THE BELIEF IN Angels -- Jules Finn
Jules Finn and Szaja Trautman know that sorrow can sink deeply—so deeply it can drown the soul.
Growing up in her parents’ crazy hippie household on a tiny island off the coast of Boston, Jules’s imaginative sense of humor is the weapon she wields as a defense against the chaos of her family’s household. Somewhere between routine discipline with horsewhips, gun-waving gambling debt collectors, and LSD-laced breakfast cereal adventures, tragedy strikes with the death of her younger brother.

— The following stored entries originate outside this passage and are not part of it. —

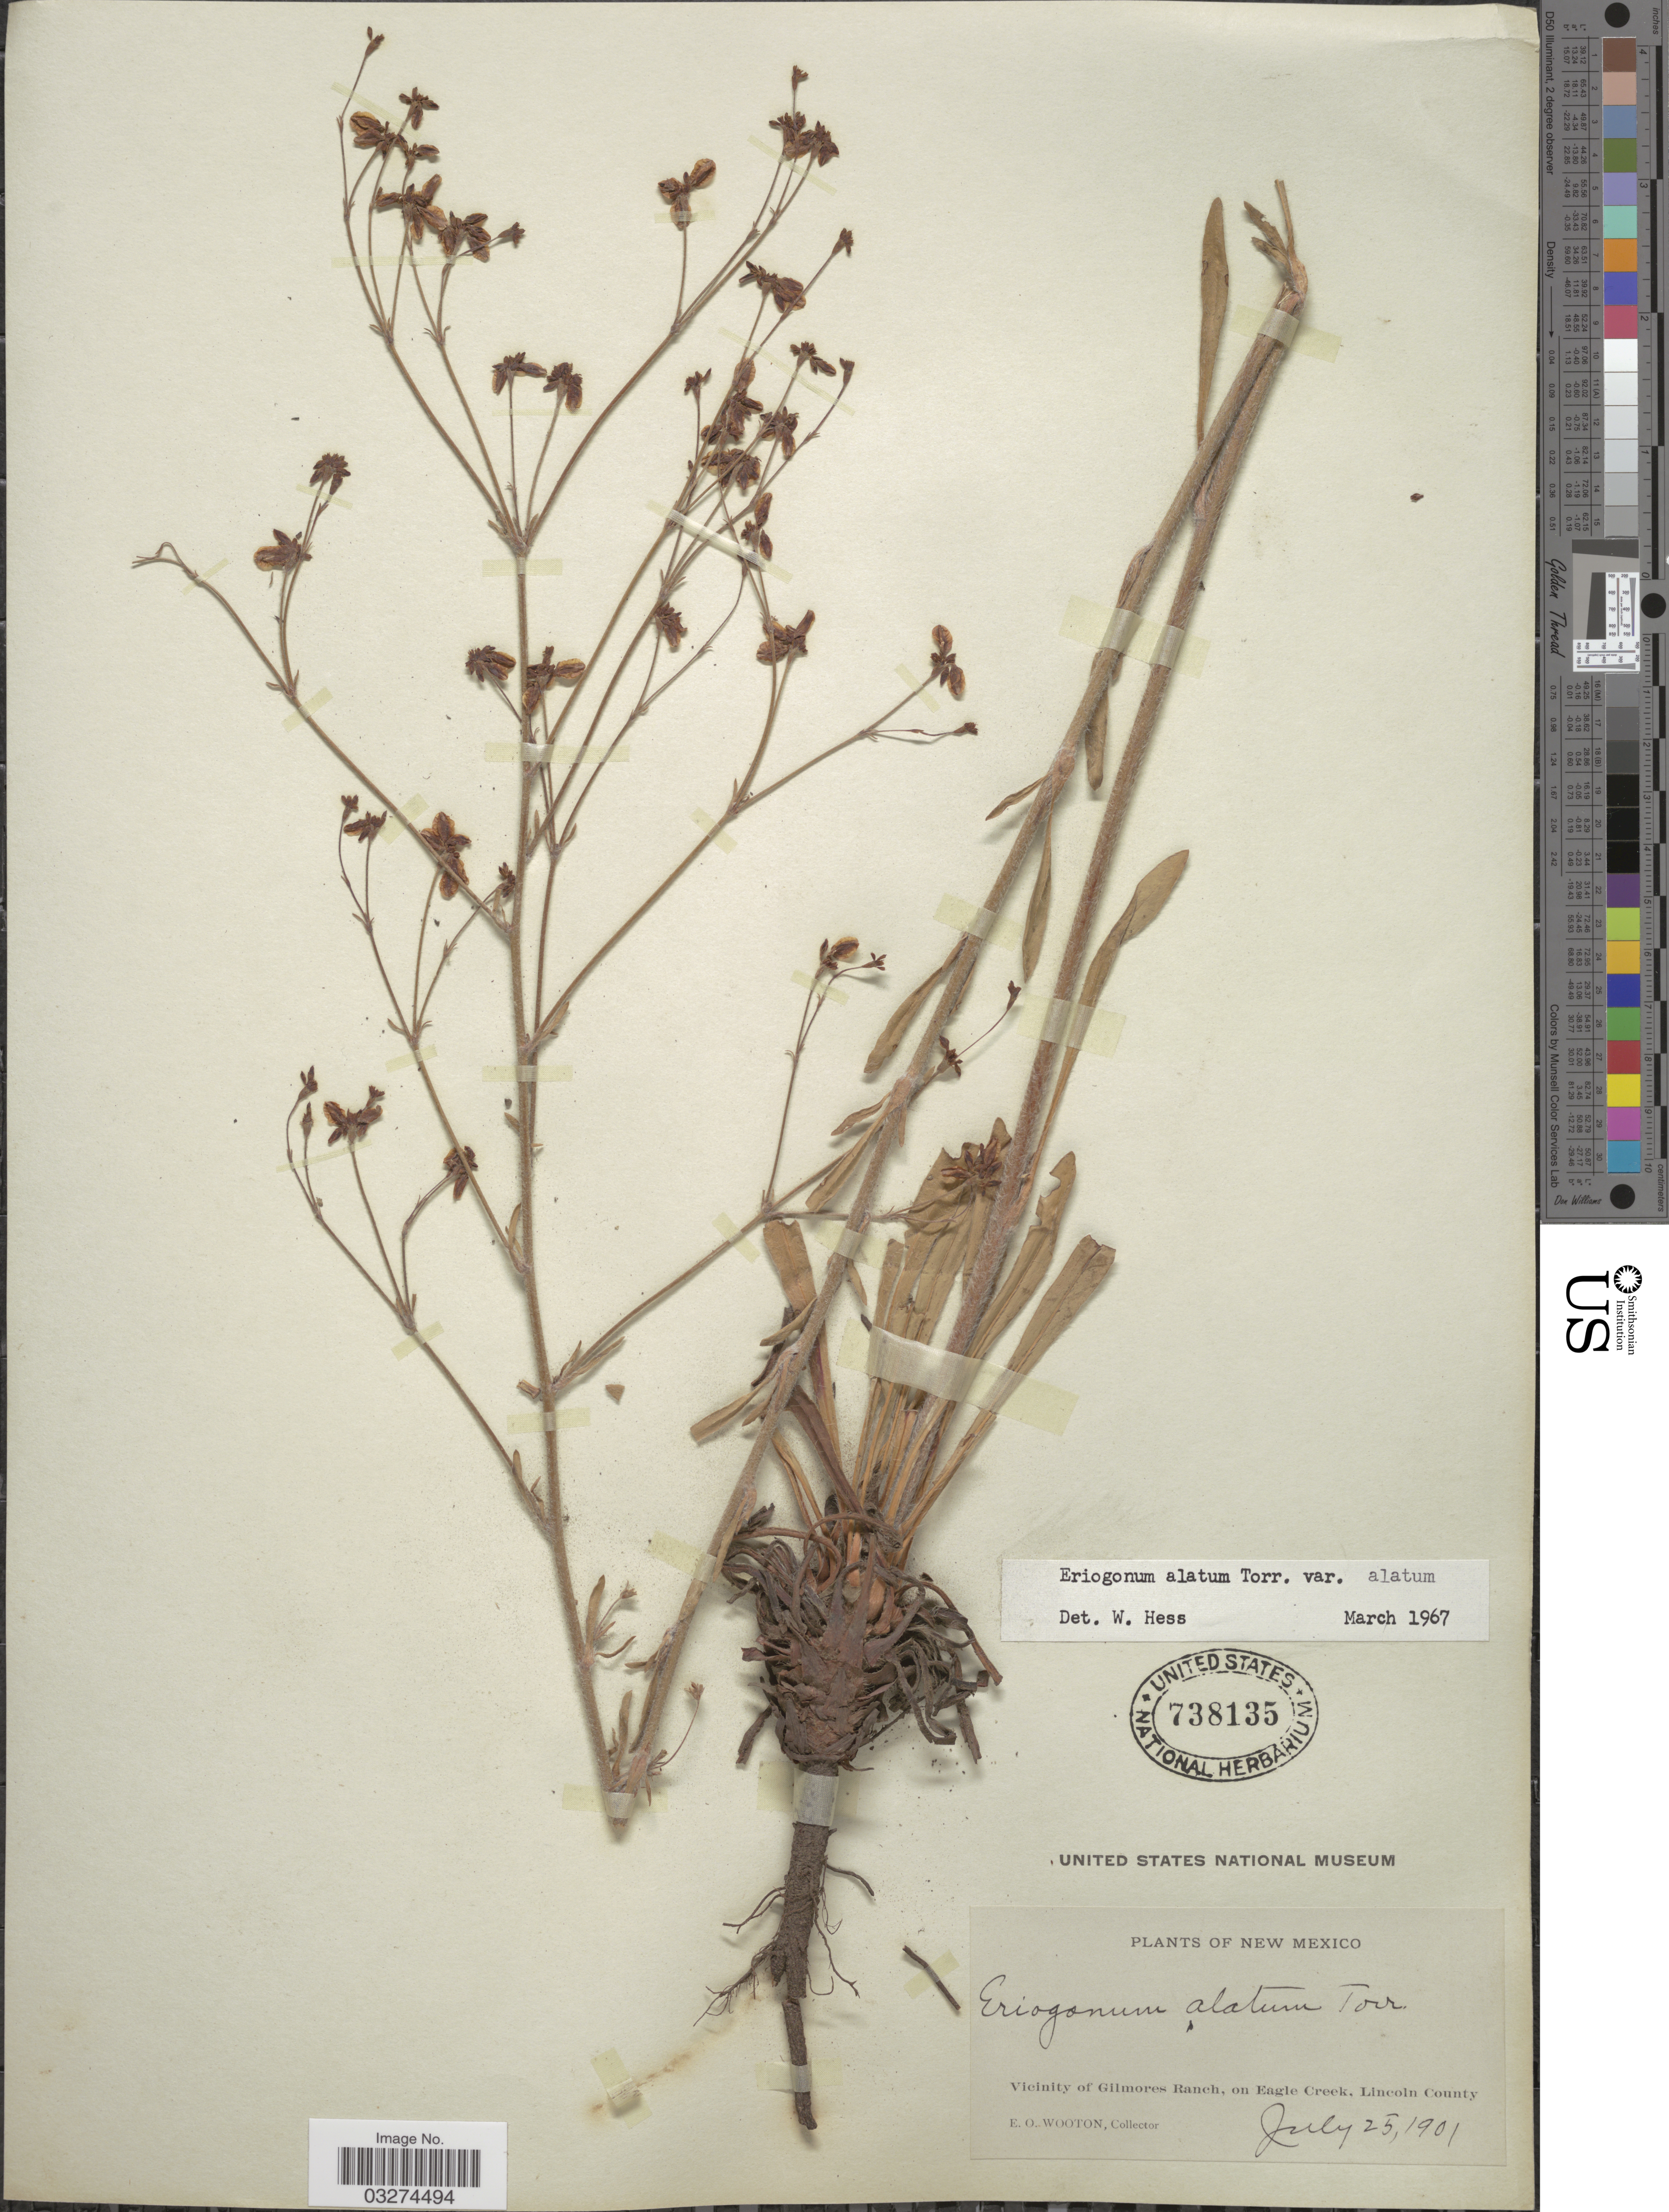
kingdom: Plantae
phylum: Tracheophyta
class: Magnoliopsida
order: Caryophyllales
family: Polygonaceae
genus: Eriogonum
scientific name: Eriogonum alatum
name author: Torr.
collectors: E. O. Wooton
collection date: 1901-07-25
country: United States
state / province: New Mexico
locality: Vicinity of Gilmores Ranch, on Eagle Creek, Lincoln County.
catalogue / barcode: US 738135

Jules’s story alternates with that of her grandfather, Szaja, an orthodox Jew who survives the murderous Ukranian pogroms of the 1920s, the Majdanek death camp, and the torpedoing of the Mefkura, a ship carrying refugees to Palestine. Unable to deal with the horrors he endures at the camp, Szaja develops a dissociative disorder and takes on the persona of a dead soldier from a burial ditch, using that man’s thoughts to devise a plan to escape to America.
REVIEW
While Szaja’s and Jules’s sorrows are different on the surface, adversity requires them both to find the will to live despite the suffering in their lives—and both encounter, in their darkest moments, what could be explained as serendipity or divine intervention. For Jules and Szaja, these experiences offer the hope the need in order to come to the rescue of their own fractured lives.This is a story full of raw, sometimes harrowing, emotion. It's also the story of two characters, separated by a generation, who despite seemingly insurmountable odds have the resilience and courage to face whatever obstacles Fate selects to block their chances of attaining peace and happiness. Despite the grimness of the narrative this is a story where good does eventually find a way to triumph over adversity (evil) and first time novelist, J. Dylan Yates, has excellent descriptive skills and tells a story that involves the reader from the first page to the last.